The portrayal of a political alliance with Arab parties, even if not in a coalition, as illegitimate is a new and significant development within Israeli politics, especially when issuing from the strong ruling Likud party. Unlike resentment towards Arab participation in the government, a boycott of the Arab parties as partners for any sort of political move renders their role ineffective. If the only political action available to Arab members is the voicing of opposition, they are a mere fig leaf for an allegedly inclusive democracy. This in turn may lead to even greater Arab alienation from the State of Israel than currently exists, possibly encouraging the community to look for alternate methods for gaining influence outside democratic procedures. It is nevertheless important to note Arab parties did participate in the political game in the latest Knesset, even collaborating with the coalition on several occasions (Liel 2018).
The second development in the Jewish attitude towards Arab participation in the democratic process was on election day itself—April 9, 2019. Early in the morning, reports spread that over 1,200 Likud observers had stationed themselves in Arab ballots, carrying hidden cameras and microphones. This act—of dubious legal standing—transpired to be organized by the Likud party. Likud representatives, including Prime Minister Netanyahu, claimed that it was to counter the possibility of fraud in the Arab ballots, which they regarded as a likely outcome. The Central Elections Committee ruled that the cameras should be removed from the ballots, permitting recording only under “extraordinary circumstances” (Pileggi 2019). The day after the elections, a Likud-employed PR agency took credit for the operation on a Facebook post, claiming it as a great achievement for the right because it succeeded in reducing Arab participation in the elections to 50%, the lowest level in decades (Staff 2019; Rudnitzky 2019).
While the operation’s true intent may have been to highlight the threat of the Arab vote to Likud voters in order to increase turnout—like the millions of text messages in the 2015 elections—it could also have led to voter suppression, being celebrated as a success by the Likud’s PR agency. This concern is reinforced by the fact that nearly half of all Jewish citizens believe that anyone who does not accept Israel as the nation-state of the Jews should not have the right to vote. If put into law, this would affect most Israeli Arabs (Hermann et al. 2018, p. 84). Suppressing the crucial democratic right of Arab citizens to vote undermines the validity of the most latitudinarian model of Israel as a democracy—namely, Sammy Samooha’s (1997, pp. 199–207) “ethnic democracy,” based upon the principle that, to be a democracy, a country’s ethnic minorities must possess full electoral rights.

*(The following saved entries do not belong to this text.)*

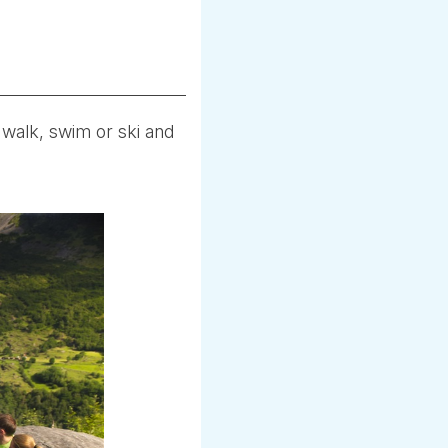
 walk, swim or ski and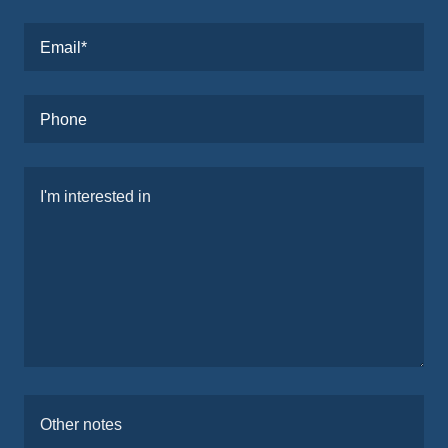
Email*
Phone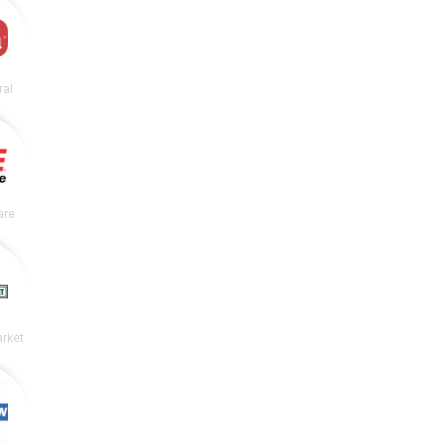
ral
are
rket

The 2019 elections may prove to be a watershed in the relationship between Israeli democracy and Israeli Arabs, turning the situation from one in which the Arabs do not take an active part in government to one in which their participation in the political process is portrayed as illegitimate by a significant part of the political landscape. This prompts the question: can Israel be defined as a democracy if it excludes 16% of its population from any kind of political life?